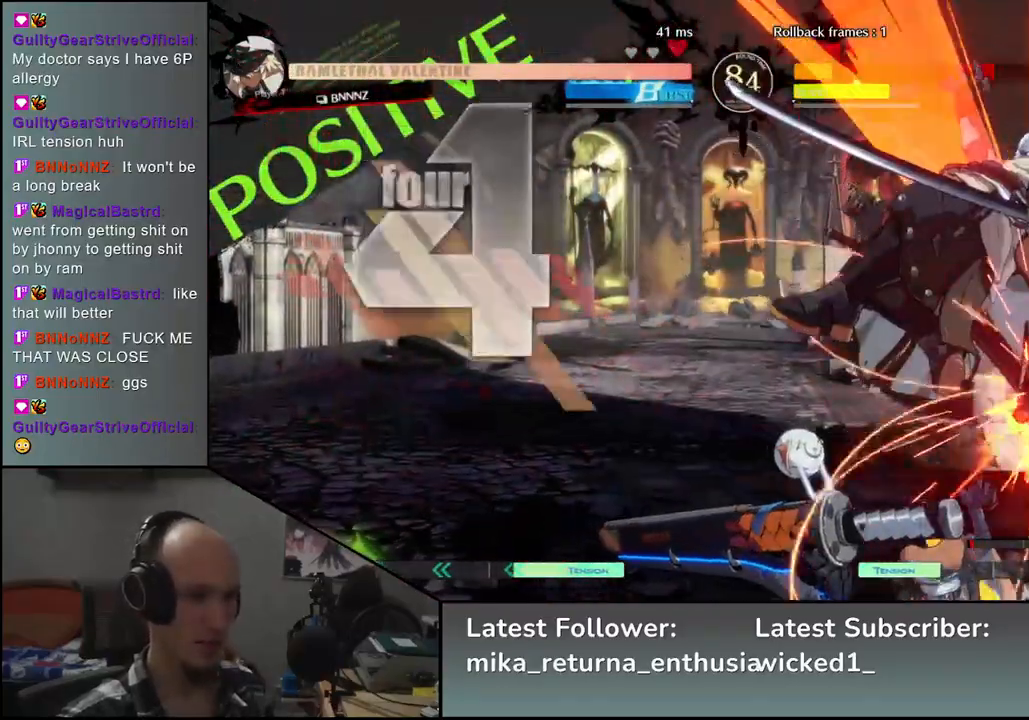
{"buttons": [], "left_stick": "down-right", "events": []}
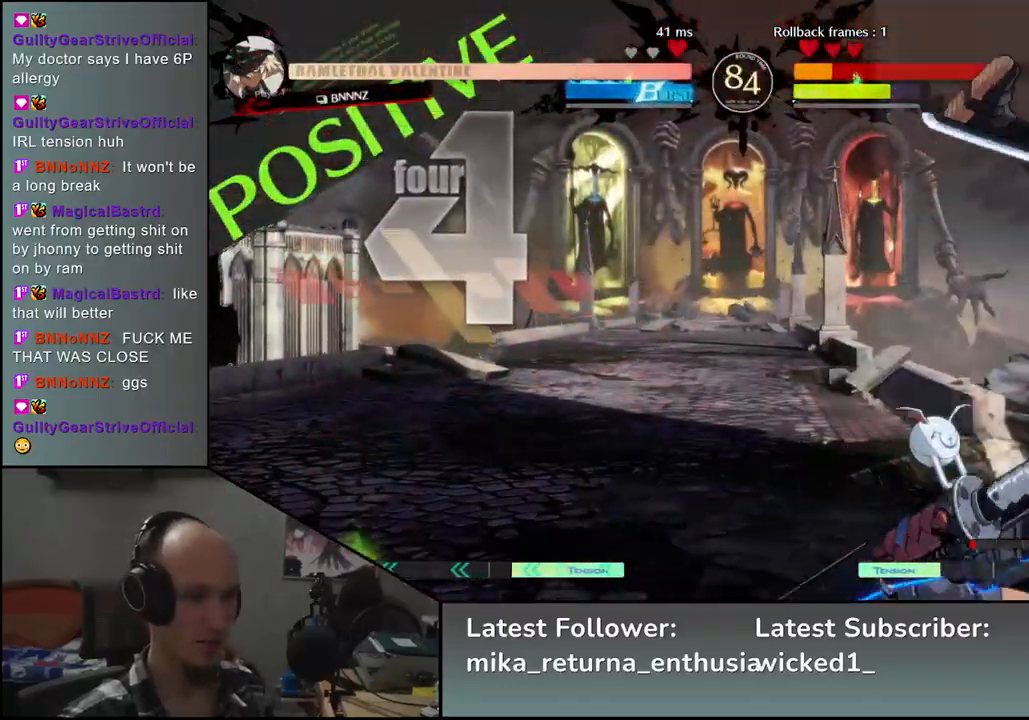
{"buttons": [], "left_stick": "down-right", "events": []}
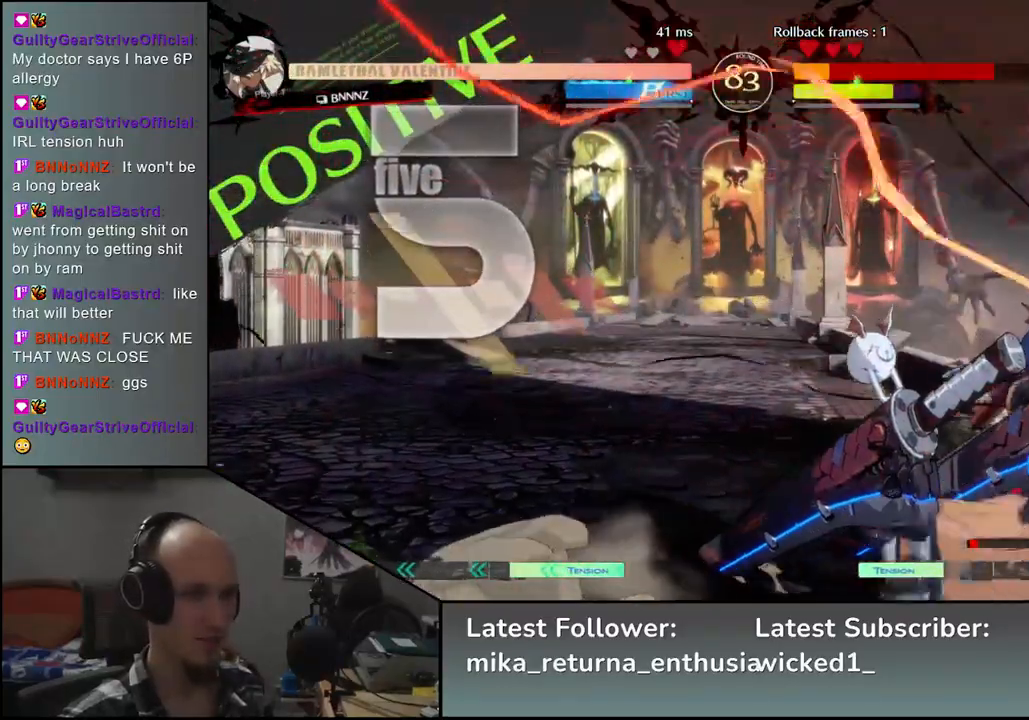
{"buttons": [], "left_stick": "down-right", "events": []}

★ ★ ★ ★

Task details
Reproduce the entire listing exactly, except for any pictures it contains.

Exercise response
{"buttons": [], "left_stick": "down-right", "events": []}
{"buttons": [], "left_stick": "down-right", "events": []}
{"buttons": [], "left_stick": "down-right", "events": []}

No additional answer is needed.